When we finish with one sheet, I like to refresh everyone’s memory of what we voted on: “Okay, so we have a world where light only travels in curved paths, air is denser than water, there is no metal, and magic was once real but isn’t anymore… Wow, how would you know magic was real, when you can never look directly at something? Interesting…”

Then we move on to the next sheet. Generally, I let the room suggest what the next one should be, depending on what topics they most want to explore next. Some ideas:


If everyone was really taken with the idea that taffeta grants magical abilities, then you might end up with a whole sheet about Fashion or even Taffeta. But make sure there’s room to explore on each sheet. If the group isn’t going to be able to come up with a dozen or so different propositions about that topic, maybe think about folding the topic in with something else. And let the most recent topic suggest the next one — if you were just coming up with a bunch of questions about how the economy functions in a world where the cats are the nobility but are also the main form of currency, then maybe economics should be the next topic.

At some point, someone will say something like, “Well, because the main technology is based on cucumbers and lemon batteries, the sentient lightning storms obviously want to get rid of the batteries, because the batteries are making the storms redundant…”. Once you get to this kind of “well, obviously…” moment, I like to note this to the folks in the room. This, it feels to me, is the point where everyone is invested in the world and is starting to understand it, on its own terms, however silly they may be. It’s always a great moment.
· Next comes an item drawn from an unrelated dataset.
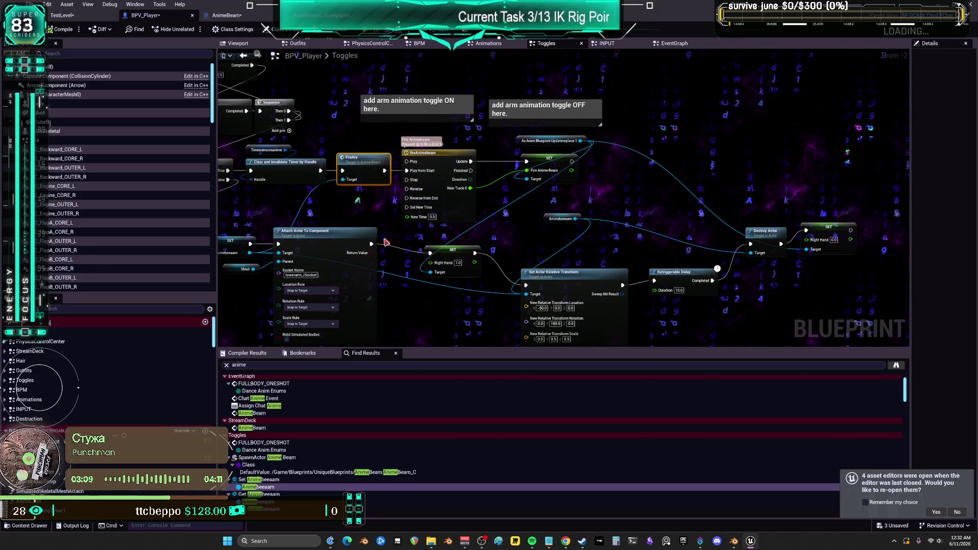
- Inspect the fireAnimebeam timeline curve's keys at time 0 and 0.75
double_click(427, 154)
Also worth noting: When discussing religion or similar questions of belief, we’ll usually come up with at least two contradictory ideas:

Wood is the divine element

Wood is a sign of moral depravity

When two such contradictory ideas both get passed, I like to commemorate the moment by saying “Schism!” After all, the hallmark of reality is that it is complex; you know a world is starting to feel fully fleshed out when people have beliefs about the world that are at once logical with their experiences of it and completely contradictory with other people’s ideas.

Many times when I’ve run this, someone in the audience will suggest that next we need to write a story set in this world. I tend to downplay this — the assumption that we have to write a story set in this world or somehow we’ve been ‘wasting’ our time buys into some messed-up assumptions about worldbuilding that I stridently don’t agree with.

The way Build a World tends to go, we finish around a half-dozen sheets in an hour. By the end, we usually end up with a wonderful, silly, fascinating world. Many audience members end up feeling like they’ve taken a visit to a world that is at once utterly bizarre and completely familiar. It can be a lot of fun. If you run it, let me know how it goes!